◆ **EXCERPT TO READ**:
She said it would be impossible to achieve consensus on compulsory targets, according to UK Sunday paper the Observer.
Instead of compulsory national targets, future agreements could set targets for "sectors" - potentially transport, domestic energy use or industry, or even individual commercial sectors. Another idea is voluntary targets, she said.
"Voluntary targets are not worth the paper they are written on," Stephen Tindale, head of Greenpeace UK, commented to the Observer. "Without mandatory targets [the Kyoto Protocol] is effectively dead."
The UK is currently embroiled in a row with the European Commission on greenhouse gas emissions quotas, with EU courts set to rule on Wednesday if Brussels' refusal to accept London's delays over 2004 emissions planning is legal or not.
Last week a UN report concluded the EU as a bloc has achieved a reduction of only 1.4 percent in emissions from 1990 to 2003, far from the minus 8 percent target in 2012 that the Europeans have set themselves in the framework of Kyoto.
Goals set by the EU to increase the share of renewable energy also seem to have failed.
The target formulated by the European Commission to increase the share of renewable energy to 20 percent by 2020 is technologically impossible, according to the Italy-based Institute for Environment and Sustainability (IES), an institute financed by the EU itself.

◆ **TASKS FOR THIS EXERCISE**:
1. In the passage on emissions targets, what reduction in emissions did the UN report find the EU achieved between 1990 and 2003?
2. Summarize the passage on emissions targets in two sentences.
3. Please carry on the passage about emissions targets from the point where it stops.

◆ **GIVEN DATA**:
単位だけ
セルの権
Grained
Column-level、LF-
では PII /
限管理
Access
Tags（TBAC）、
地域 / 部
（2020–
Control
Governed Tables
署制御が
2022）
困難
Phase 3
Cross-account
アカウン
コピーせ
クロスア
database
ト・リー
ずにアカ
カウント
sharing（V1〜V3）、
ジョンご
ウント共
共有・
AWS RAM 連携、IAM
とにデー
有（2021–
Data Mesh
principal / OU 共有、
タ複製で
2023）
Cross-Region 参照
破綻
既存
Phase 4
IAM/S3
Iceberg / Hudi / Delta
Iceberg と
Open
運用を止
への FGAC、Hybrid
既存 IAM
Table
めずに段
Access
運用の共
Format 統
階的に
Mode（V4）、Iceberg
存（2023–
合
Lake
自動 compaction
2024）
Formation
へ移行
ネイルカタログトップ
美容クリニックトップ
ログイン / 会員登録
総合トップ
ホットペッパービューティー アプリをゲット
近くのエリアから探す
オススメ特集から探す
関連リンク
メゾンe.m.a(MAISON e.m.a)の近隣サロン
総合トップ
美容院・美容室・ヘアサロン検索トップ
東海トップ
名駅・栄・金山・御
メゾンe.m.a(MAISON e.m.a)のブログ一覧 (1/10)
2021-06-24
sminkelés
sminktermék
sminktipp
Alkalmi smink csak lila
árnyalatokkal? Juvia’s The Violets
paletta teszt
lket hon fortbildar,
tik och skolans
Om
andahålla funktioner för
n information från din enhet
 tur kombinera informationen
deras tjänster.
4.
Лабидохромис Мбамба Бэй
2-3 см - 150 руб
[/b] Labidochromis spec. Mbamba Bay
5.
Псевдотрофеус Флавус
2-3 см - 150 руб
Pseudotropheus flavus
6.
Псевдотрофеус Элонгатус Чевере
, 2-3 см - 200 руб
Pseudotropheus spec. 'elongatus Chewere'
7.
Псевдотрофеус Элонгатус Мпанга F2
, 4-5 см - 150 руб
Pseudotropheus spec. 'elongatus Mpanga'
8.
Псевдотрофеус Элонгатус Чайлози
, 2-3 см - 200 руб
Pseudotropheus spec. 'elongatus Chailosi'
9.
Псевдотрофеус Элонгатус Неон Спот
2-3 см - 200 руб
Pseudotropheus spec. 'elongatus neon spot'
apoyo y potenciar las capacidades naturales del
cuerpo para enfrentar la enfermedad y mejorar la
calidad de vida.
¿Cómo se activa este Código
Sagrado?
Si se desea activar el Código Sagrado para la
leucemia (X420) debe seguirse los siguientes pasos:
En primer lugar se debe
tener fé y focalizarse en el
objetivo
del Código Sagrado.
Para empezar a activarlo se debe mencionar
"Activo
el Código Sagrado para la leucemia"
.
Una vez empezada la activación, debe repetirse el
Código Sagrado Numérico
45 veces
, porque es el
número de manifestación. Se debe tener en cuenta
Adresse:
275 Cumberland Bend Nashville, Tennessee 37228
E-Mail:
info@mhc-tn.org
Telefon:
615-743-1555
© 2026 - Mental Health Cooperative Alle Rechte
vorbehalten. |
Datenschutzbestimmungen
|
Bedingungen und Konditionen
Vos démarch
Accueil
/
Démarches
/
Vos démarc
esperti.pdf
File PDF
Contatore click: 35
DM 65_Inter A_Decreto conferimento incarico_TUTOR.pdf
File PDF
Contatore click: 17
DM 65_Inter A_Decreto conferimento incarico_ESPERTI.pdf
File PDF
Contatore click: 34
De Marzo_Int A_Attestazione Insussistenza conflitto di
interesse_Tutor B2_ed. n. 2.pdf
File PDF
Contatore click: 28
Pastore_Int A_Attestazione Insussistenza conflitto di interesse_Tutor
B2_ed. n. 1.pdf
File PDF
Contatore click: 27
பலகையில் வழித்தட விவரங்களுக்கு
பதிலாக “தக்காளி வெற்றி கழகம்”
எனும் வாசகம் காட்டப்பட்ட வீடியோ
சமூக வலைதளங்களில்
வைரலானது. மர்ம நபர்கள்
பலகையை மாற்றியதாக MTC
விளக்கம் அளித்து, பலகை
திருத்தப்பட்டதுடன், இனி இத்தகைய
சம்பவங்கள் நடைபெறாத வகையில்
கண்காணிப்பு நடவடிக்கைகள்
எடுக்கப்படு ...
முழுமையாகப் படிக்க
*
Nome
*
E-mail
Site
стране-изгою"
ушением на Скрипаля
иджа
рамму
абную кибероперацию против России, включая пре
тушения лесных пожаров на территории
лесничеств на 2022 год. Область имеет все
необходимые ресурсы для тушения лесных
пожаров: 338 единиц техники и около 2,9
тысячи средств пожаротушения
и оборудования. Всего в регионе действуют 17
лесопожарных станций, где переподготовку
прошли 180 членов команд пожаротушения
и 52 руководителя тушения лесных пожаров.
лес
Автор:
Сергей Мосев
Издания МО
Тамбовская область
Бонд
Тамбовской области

◆ **TASK-BY-TASK RESULTS**:
1. Only 1.4 percent.

2. Future climate agreements could replace compulsory national targets with targets for sectors or with voluntary targets, an idea that Greenpeace UK's Stephen Tindale rejected by saying the Kyoto Protocol is effectively dead without mandatory targets. Meanwhile, a UN report found the EU cut emissions by only 1.4 percent from 1990 to 2003 against its 8 percent goal for 2012, and an EU-funded institute called the Commission's target of 20 percent renewable energy by 2020 technologically impossible.

3.
In particular, solar cells would need significantly more start-up financing, as occurred in the past with nuclear energy, carbon and oil, according to an IES expert quoted by Die Welt.
But most EU research money is still spent on non-renewable energy production, the institute said.
Meanwhile, Tony Blair's chief scientific adviser, Sir David King, told the BBC's Sunday AM programme that the need to cut long-term carbon emissions made keeping nuclear capacity an attractive option.
French industry minister Francois Loos took another angle on energy though, urging the EU to raise limits on the use of bio-fuels in petrol and diesel.
In an interview with La Tribune newspaper, he said, according to Reuters: "For my part, I am ready to modify the French limits on diestar [bio-diesel] in gas oil. And I will go to Brussels to ask for a modification of the European levels [of bio-fuels] in petrol."
France is a large agricultural producer and aims to have bio-fuel make up 7 percent of all fuels by 2010.